───── Supplied records
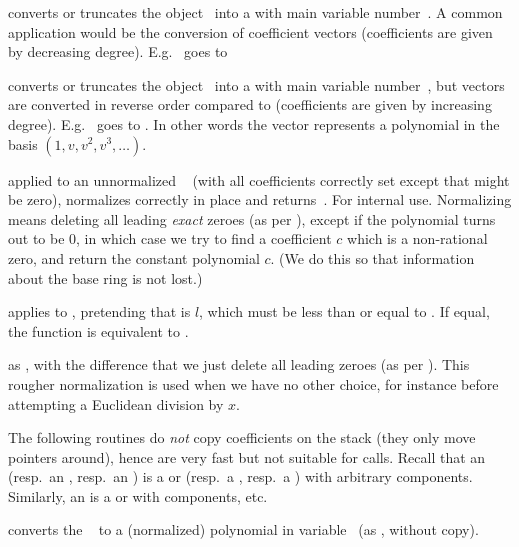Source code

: 
 converts or truncates the object~
into a  with main variable number~. A common application
would be the conversion of coefficient vectors (coefficients are given by
decreasing degree). E.g.~\kbd{[2,3]} goes to 

 converts or truncates the object~
into a  with main variable number~, but vectors are converted
in reverse order compared to  (coefficients are given by
increasing degree). E.g.~\kbd{[2,3]} goes to . In other words
the vector represents a polynomial in the basis $(1,v,v^2,v^3,\dots)$.

 applied to an unnormalized ~
(with all coefficients correctly set except that  might
be zero), normalizes  correctly in place and returns~. For
internal use. Normalizing means deleting all leading \emph{exact} zeroes
(as per ), except if the polynomial turns out to be $0$,
in which case we try to find a coefficient $c$ which is a non-rational zero,
and return the constant polynomial $c$. (We do this so that information
about the base ring is not lost.)

 applies  to
, pretending that  is $l$, which must be less than
or equal to . If equal, the function is equivalent to
.

 as ,
with the difference that we just delete all leading zeroes (as per
). This rougher normalization is used when we have no other
choice, for instance before attempting a Euclidean division by $x$.

The following routines do \emph{not} copy coefficients on the stack (they
only move pointers around), hence are very fast but not suitable for
 calls. Recall that an  (resp.~an , resp.~an
) is a  or  (resp.~a , resp.~a )
with arbitrary components. Similarly, an  is a  or
 with  components, etc.

 converts the ~ to a
(normalized) polynomial in variable~ (as , without
copy).

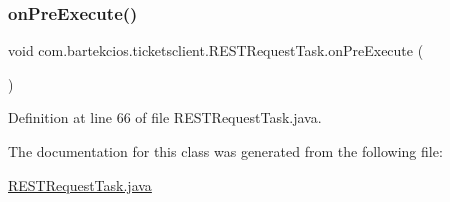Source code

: \subsubsection{\texorpdfstring{on\+Pre\+Execute()}{onPreExecute()}}
{\footnotesize\ttfamily void com.\+bartekcios.\+ticketsclient.\+R\+E\+S\+T\+Request\+Task.\+on\+Pre\+Execute (\begin{DoxyParamCaption}{ }\end{DoxyParamCaption})\hspace{0.3cm}{\ttfamily [protected]}}



Definition at line 66 of file R\+E\+S\+T\+Request\+Task.\+java.



The documentation for this class was generated from the following file\+:\begin{DoxyCompactItemize}
\item 
\hyperlink{_r_e_s_t_request_task_8java}{R\+E\+S\+T\+Request\+Task.\+java}\end{DoxyCompactItemize}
──────────
## What is being asked
Omit every picture, then repeat the remaining data exactly as it appears above.

## Task answer
Source code

: 
 converts or truncates the object~
into a  with main variable number~. A common application
would be the conversion of coefficient vectors (coefficients are given by
decreasing degree). E.g.~\kbd{[2,3]} goes to 

 converts or truncates the object~
into a  with main variable number~, but vectors are converted
in reverse order compared to  (coefficients are given by
increasing degree). E.g.~\kbd{[2,3]} goes to . In other words
the vector represents a polynomial in the basis $(1,v,v^2,v^3,\dots)$.

 applied to an unnormalized ~
(with all coefficients correctly set except that  might
be zero), normalizes  correctly in place and returns~. For
internal use. Normalizing means deleting all leading \emph{exact} zeroes
(as per ), except if the polynomial turns out to be $0$,
in which case we try to find a coefficient $c$ which is a non-rational zero,
and return the constant polynomial $c$. (We do this so that information
about the base ring is not lost.)

 applies  to
, pretending that  is $l$, which must be less than
or equal to . If equal, the function is equivalent to
.

 as ,
with the difference that we just delete all leading zeroes (as per
). This rougher normalization is used when we have no other
choice, for instance before attempting a Euclidean division by $x$.

The following routines do \emph{not} copy coefficients on the stack (they
only move pointers around), hence are very fast but not suitable for
 calls. Recall that an  (resp.~an , resp.~an
) is a  or  (resp.~a , resp.~a )
with arbitrary components. Similarly, an  is a  or
 with  components, etc.

 converts the ~ to a
(normalized) polynomial in variable~ (as , without
copy).

Source code

: \subsubsection{\texorpdfstring{on\+Pre\+Execute()}{onPreExecute()}}
{\footnotesize\ttfamily void com.\+bartekcios.\+ticketsclient.\+R\+E\+S\+T\+Request\+Task.\+on\+Pre\+Execute (\begin{DoxyParamCaption}{ }\end{DoxyParamCaption})\hspace{0.3cm}{\ttfamily [protected]}}



Definition at line 66 of file R\+E\+S\+T\+Request\+Task.\+java.



The documentation for this class was generated from the following file\+:\begin{DoxyCompactItemize}
\item 
\hyperlink{_r_e_s_t_request_task_8java}{R\+E\+S\+T\+Request\+Task.\+java}\end{DoxyCompactItemize}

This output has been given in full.